[[ DOCUMENT TEXT, beginning ]]

Recently, a solidly middle class, well-educated woman could not receive a medication that she needed to treat her life-threatening condition. She lived in Boston, had good insurance, and excellent “access to care” — in fact, she was hospitalized at the Massachusetts General Hospital and had a multidisciplinary team of nearly 20 physicians, including myself, caring for her. Her problem was a national drug shortage.
By the time I met her, she was just beginning to turn the corner of her very complicated hospitalization. But having not been able to tolerate food for several days, she was now suffering from Refeeding Syndrome, a condition characterized by sudden electrolyte shifts that if untreated can lead to death. (It was first described during World War II, when malnourished American POWs liberated from Japanese concentration camps fed too quickly suffered fatal consequences.)
When I assumed her care, her phosphate levels were dangerously low. There are only two FDA-approved companies that produce and sell intravenous phosphate, and both have recently suffered manufacturing problems. The result has been a nationwide shortage. Faced with a limited supply of a precious resource, the hospital’s pharmacists had to ration what they had left. My patient could not receive the medication until she reached truly critical levels two days later.
I called the pharmacy and pleaded once again to release intravenous phosphate. An hour later, the drug was hand-carried to us. Her heart stabilized soon after her infusion.
The last several years have been marked by extraordinary drug shortages that have received little notice outside the health care industry. Today, nearly 100 drugs are in shortage. These are not esoteric medicines that collect dust and expire on a pharmacist’s shelf unopened. They include some of the most commonly used medications in the hospital, such as intensive care unit drugs for maintaining blood pressure in critically ill patients, cancer drugs for both adults and children, and specialized electrolyte solutions like the one my patient required to stabilize her heart.
Most of the drugs that are unavailable are solutions formulated for intravenous, intramuscular or spinal delivery, which are difficult and costly to make. Because they are usually generic, they offer limited profitability for manufacturers. A stopgap that physicians have relied on for years has been the use of small private compounding pharmacies to fill the supply gap. But the 2012 New England Compounding Center scandal, which claimed the lives of 64 people and infected hundreds more, reminded the nation of the limits of such an approach.
In many cases physicians have improvised to make up for the drug shortages, often by resurrecting older drugs. However, these drugs have usually been abandoned for good reason, because they are less safe or efficacious.
My mother, who trained as a physician in Poland in the 1980s, often spoke of how her cancer patients had their chemotherapy delayed because their drugs were unavailable due to manufacturing shortages in the Soviet Union. It is a marvel to me that, 30 years later, at one of the world’s most prestigious hospitals, I face the same dilemmas she did. Having to tell patients that we have dumbly “run out” of a medication has been one of the most difficult conversations I have experienced during my residency training. It is a scenario I once imagined would take place in a backwater republic, not in a country that is the global leader of medical discovery. For the safety of our patients, the era of drug shortages must end.
Tomasz P. Stryjewski is a first-year resident in internal medicine at Massachusetts General Hospital, a graduate of Harvard Medical School and the Kennedy School of Government.

[[ DOCUMENT TEXT, end ]]
[[ EXTRACTED ENTRIES, beginning ]]

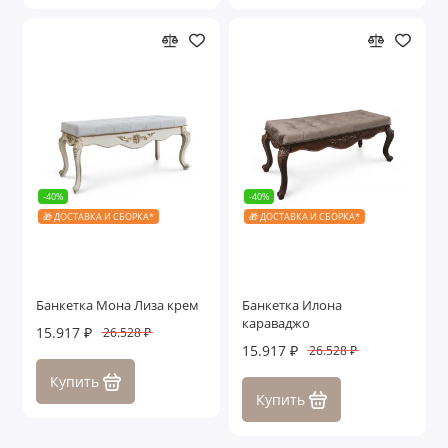
-40%
-40%
🎁 ДОСТАВКА И СБОРКА*
🎁 ДОСТАВКА И СБОРКА*
Банкетка Мона Лиза крем
Банкетка Илона
караваджо
15.917 ₽
26.528 ₽
15.917 ₽
26.528 ₽
Купить
Купить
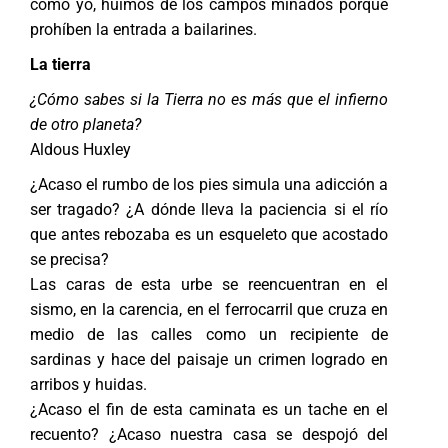
como yo, huimos de los campos minados porque
prohíben la entrada a bailarines.
La tierra
¿Cómo sabes si la Tierra no es más que el infierno
de otro planeta?
Aldous Huxley
¿Acaso el rumbo de los pies simula una adicción a
ser tragado? ¿A dónde lleva la paciencia si el río
que antes rebozaba es un esqueleto que acostado
se precisa?
Las caras de esta urbe se reencuentran en el
sismo, en la carencia, en el ferrocarril que cruza en
medio de las calles como un recipiente de
sardinas y hace del paisaje un crimen logrado en
arribos y huidas.
¿Acaso el fin de esta caminata es un tache en el
recuento? ¿Acaso nuestra casa se despojó del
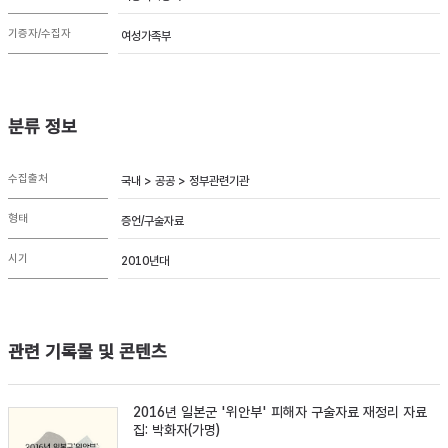
기증자/수집자
여성가족부
분류 정보
수집출처
국내 > 공공 > 정부관련기관
형태
증언/구술자료
시기
2010년대
관련 기록물 및 콘텐츠
2016년 일본군 '위안부' 피해자 구술자료 재정리 자료
집: 박화자(가명)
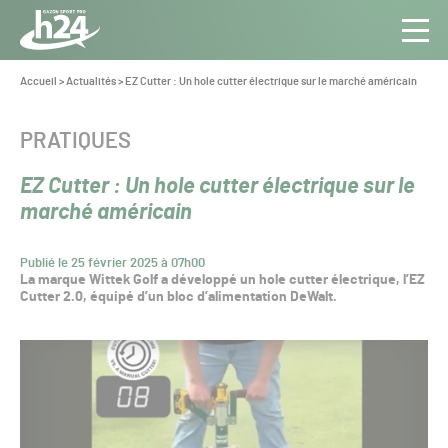
Panneau de gestion des cookies
Aller au contenu
Aller à la navigation
Toute
Navig
l’info
Vous
Accueil
>
Actualités
>
EZ Cutter : Un hole cutter électrique sur le marché américain
êtes
du Gazon
ici :
Sport
CATÉGORIE :
PRATIQUES
Pro
EZ Cutter : Un hole cutter électrique sur le
marché américain
Publié le 25 février 2025 à 07h00
La marque Wittek Golf a développé un hole cutter électrique, l’EZ
Cutter 2.0, équipé d’un bloc d’alimentation DeWalt.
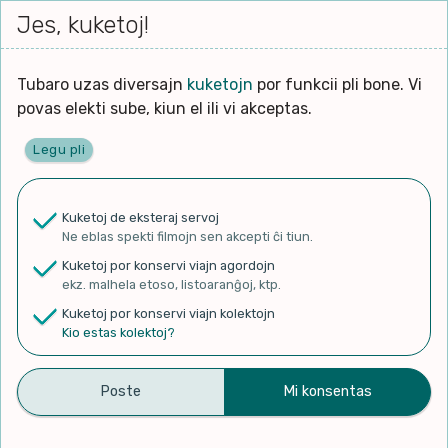
Iri




elektu
Jes, kuketoj!
Serĉi
Kolektoj
Proponu
Viaj
al
Filmo
tiun,
agor
la
kiu
enhavo
Tubaro uzas diversajn
kuketojn
por funkcii pli bone. Vi
Filozofio
plej
Ĉefpaĝen
povas elekti sube, kiun el ili vi akceptas.
gravas
Kulturo k Historio
laŭ
Legu pli
vi.
Lernado k Edukado
✨ Rigardu
Aperu.net
por vidi liston
de plej popularaj filmoj!
u
Ne
Kuketoj de eksteraj servoj
×
La
Lingvoj
Ne eblas spekti filmojn sen akcepti ĉi tiun.
ĉefa
zorgu
Kuketoj por konservi viajn agordojn
lingvo
Ludoj
ekz. malhela etoso, listoaranĝoj, ktp.
uzita
Kuketoj por konservi viajn kolektojn
en
Manĝoj k Kuirado
Kio estas kolektoj?
ASDFmovie En Esperanto,
la
filmo:
Muziko
Epizodo 7 !!!
Naturo k Medio
Filtru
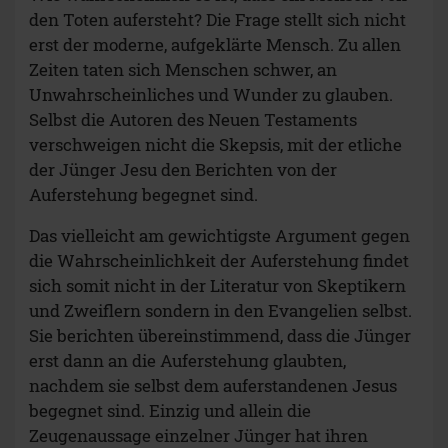
den Toten aufersteht? Die Frage stellt sich nicht
erst der moderne, aufgeklärte Mensch. Zu allen
Zeiten taten sich Menschen schwer, an
Unwahrscheinliches und Wunder zu glauben.
Selbst die Autoren des Neuen Testaments
verschweigen nicht die Skepsis, mit der etliche
der Jünger Jesu den Berichten von der
Auferstehung begegnet sind.
Das vielleicht am gewichtigste Argument gegen
die Wahrscheinlichkeit der Auferstehung findet
sich somit nicht in der Literatur von Skeptikern
und Zweiflern sondern in den Evangelien selbst.
Sie berichten übereinstimmend, dass die Jünger
erst dann an die Auferstehung glaubten,
nachdem sie selbst dem auferstandenen Jesus
begegnet sind. Einzig und allein die
Zeugenaussage einzelner Jünger hat ihren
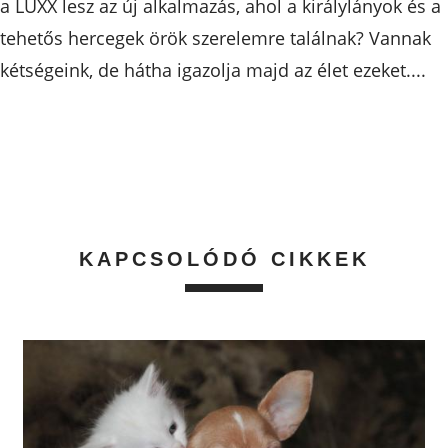
a LUXX lesz az új alkalmazás, ahol a királylányok és a
tehetős hercegek örök szerelemre találnak? Vannak
kétségeink, de hátha igazolja majd az élet ezeket....
KAPCSOLÓDÓ CIKKEK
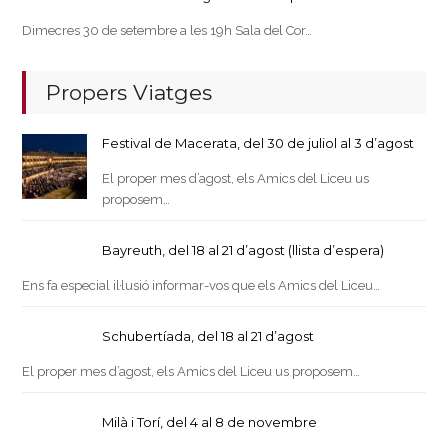
Dimecres 30 de setembre a les 19h Sala del Cor…
Propers Viatges
Festival de Macerata, del 30 de juliol al 3 d’agost
El proper mes d’agost, els Amics del Liceu us
proposem…
Bayreuth, del 18 al 21 d’agost (llista d’espera)
Ens fa especial il·lusió informar-vos que els Amics del Liceu…
Schubertíada, del 18 al 21 d’agost
El proper mes d’agost, els Amics del Liceu us proposem…
Milà i Torí, del 4 al 8 de novembre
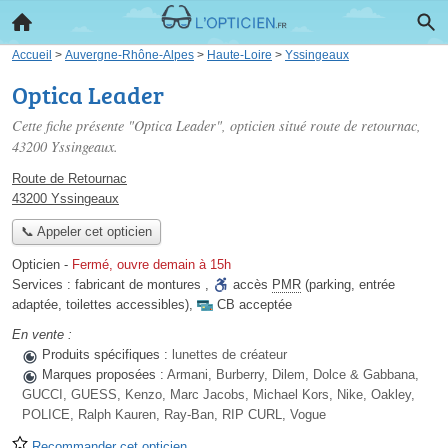
Accueil
>
Auvergne-Rhône-Alpes
>
Haute-Loire
>
Yssingeaux
Optica Leader
Cette fiche présente "Optica Leader", opticien situé
route de retournac
,
43200 Yssingeaux.
Route de Retournac
43200 Yssingeaux
📞 Appeler cet opticien
Opticien
-
Fermé, ouvre demain à 15h
Services :
fabricant de montures
,
accès
PMR
(parking, entrée
adaptée, toilettes accessibles)
,
CB acceptée
En vente :
Produits spécifiques :
lunettes de créateur
Marques proposées :
Armani, Burberry, Dilem, Dolce & Gabbana,
GUCCI, GUESS, Kenzo, Marc Jacobs, Michael Kors, Nike, Oakley,
POLICE, Ralph Kauren, Ray-Ban, RIP CURL, Vogue
Recommander cet opticien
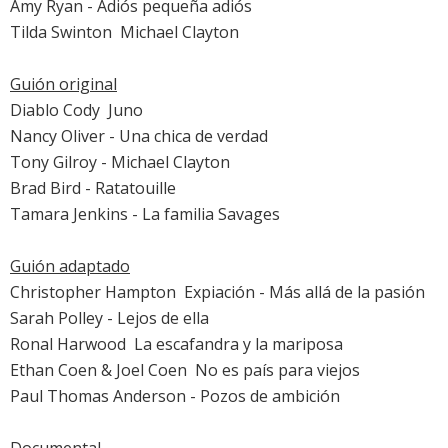
Amy Ryan
-
Adiós pequeña adiós
Tilda Swinton

Michael Clayton
Guión original
Diablo Cody 
Juno
Nancy Oliver -
Una chica de verdad
Tony Gilroy -
Michael Clayton
Brad Bird -
Ratatouille
Tamara Jenkins -
La familia Savages
Guión adaptado
Christopher Hampton 
Expiación - Más allá de la pasión
Sarah Polley
-
Lejos de ella
Ronal Harwood 
La escafandra y la mariposa
Ethan Coen & Joel Coen 
No es país para viejos
Paul Thomas Anderson -
Pozos de ambición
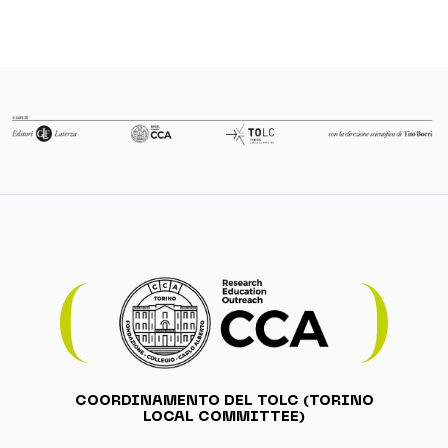
COORDINAMENTO DEL TOLC (TORINO
LOCAL COMMITTEE)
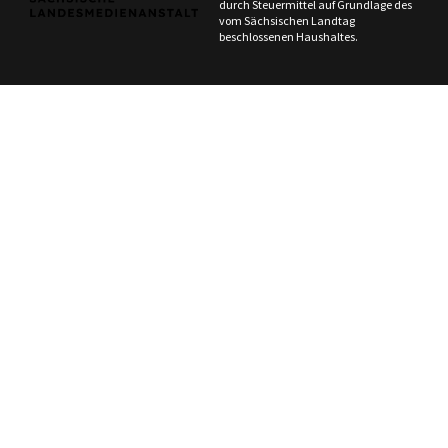
durch Steuermittel auf Grundlage des
vom Sächsischen Landtag
beschlossenen Haushaltes.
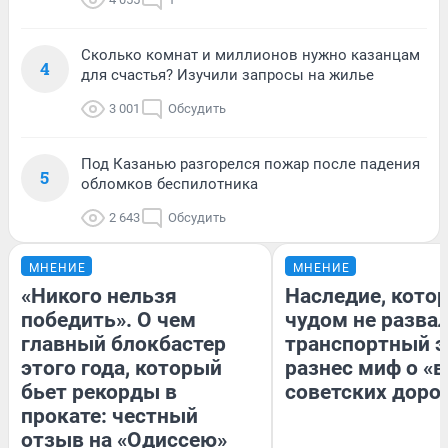
Сколько комнат и миллионов нужно казанцам
4
для счастья? Изучили запросы на жилье
3 001
Обсудить
Под Казанью разгорелся пожар после падения
5
обломков беспилотника
2 643
Обсудить
МНЕНИЕ
МНЕНИЕ
«Никого нельзя
Наследие, кото
победить». О чем
чудом не разва
главный блокбастер
транспортный э
этого года, который
разнес миф о «
бьет рекорды в
советских доро
прокате: честный
отзыв на «Одиссею»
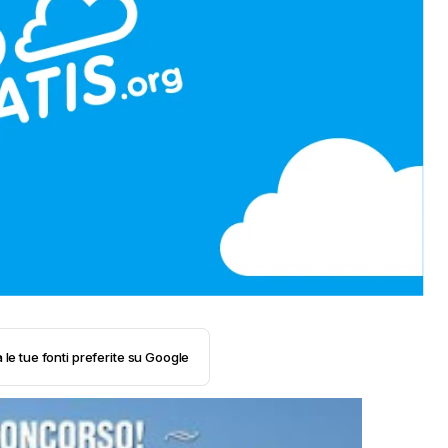
 le tue fonti preferite su Google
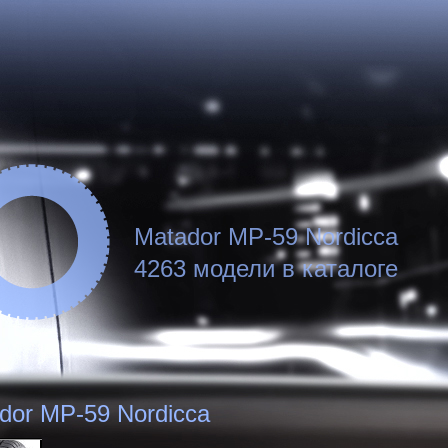
Matador МР-59 Nordicca
4263 модели в каталоге
dor МР-59 Nordicca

[[ EXTRACTED ENTRIES, end ]]

*INSTRUCTIONS TO FOLLOW*. From the essay on drug shortages, list every kind of commonly used hospital medication it gives as an example of drugs now in shortage.

*OUTPUT FOR THIS TASK*.
- Intensive care unit drugs for maintaining blood pressure in critically ill patients
- Cancer drugs for both adults and children
- Specialized electrolyte solutions